I closed my eyes and started to move.

“Reyna,” I stopped.

The door onto the roof closed behind me and I glanced back.

“Stay away, Jack,” my voice cracked and I could feel the tears welling in my eyes, “I don’t—” I swallowed, “I don’t want to hurt anyone else.” He took a hesitant step forward and I shook my head slightly, shifting my weight back. “No,” my voice was soft, “I don’t want to hurt you.” Jack took another small step forward.

“I don’t think you will,” he was at the outer edge of my reach now, but he made no move to grab me.
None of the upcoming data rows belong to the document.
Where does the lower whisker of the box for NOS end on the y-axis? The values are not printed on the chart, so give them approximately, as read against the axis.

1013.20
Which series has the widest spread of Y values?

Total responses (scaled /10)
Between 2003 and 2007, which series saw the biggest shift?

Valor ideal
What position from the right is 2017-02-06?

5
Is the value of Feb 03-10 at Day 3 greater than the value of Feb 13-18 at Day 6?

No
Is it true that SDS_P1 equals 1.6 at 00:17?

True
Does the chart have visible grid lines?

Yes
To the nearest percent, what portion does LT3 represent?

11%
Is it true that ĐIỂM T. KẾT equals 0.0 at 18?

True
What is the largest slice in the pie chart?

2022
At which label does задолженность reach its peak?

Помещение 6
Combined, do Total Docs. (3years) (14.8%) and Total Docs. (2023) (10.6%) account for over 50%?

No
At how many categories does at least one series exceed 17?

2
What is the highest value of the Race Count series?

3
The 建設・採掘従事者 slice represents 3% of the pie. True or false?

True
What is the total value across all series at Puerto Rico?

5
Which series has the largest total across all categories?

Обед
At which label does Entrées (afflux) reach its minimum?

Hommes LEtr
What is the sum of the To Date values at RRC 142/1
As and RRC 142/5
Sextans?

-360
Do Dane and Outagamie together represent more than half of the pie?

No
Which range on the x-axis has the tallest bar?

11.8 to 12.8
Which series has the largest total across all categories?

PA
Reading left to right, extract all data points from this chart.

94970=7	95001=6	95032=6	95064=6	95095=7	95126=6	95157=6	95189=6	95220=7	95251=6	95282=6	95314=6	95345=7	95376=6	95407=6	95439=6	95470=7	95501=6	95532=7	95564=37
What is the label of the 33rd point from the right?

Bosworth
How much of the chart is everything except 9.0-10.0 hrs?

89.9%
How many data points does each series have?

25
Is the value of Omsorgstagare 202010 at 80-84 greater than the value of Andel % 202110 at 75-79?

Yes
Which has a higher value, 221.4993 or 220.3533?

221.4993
He was letting me come to him, just like he would a wounded animal.

“Come on down,” He smiled falsely, “we can work through it together.” I wanted to deck him, but I didn’t want to leave my perch so I settled for a sharp look.

“A long time ago, you said you loved me,” my laugh was broken and manic, just like the crooked smile the split her lips to reveal sharp canines extended there, “I remember that like it was yesterday.” Another laugh as she raked shaking bloody hands through her wild hair and the birds took flight in a frenzy in her head, “You said I was a monster, too.” Tears that weren't hers welled in her eyes and tracked down her cheeks over the drying blood as Jack watched. “I think you got it right with that one.”

“Please, Reyna,” he took another small step forward, looking up at me again, and I faltered in my resolve.

“Don’t be an idiot,” I spoke with a laugh of disbelief and he flashed a small, honest smile.

“If it’s a choice between being an idiot with you and a genius without you,” he offered me a hand, “I think I’ll take being an idiot.” I hesitated before reaching out slowly to take the hand he offered.

I took a tentative step forward.

He smiled in relief and wrapped an arm around me, using his free hand to wipe the blood and tears from my face.

“You’ll be alright,” he spoke softly before pressing his lips to the top of my head in a silent kiss. I closed my eyes and took a deep breath, quiet as I decided this was home.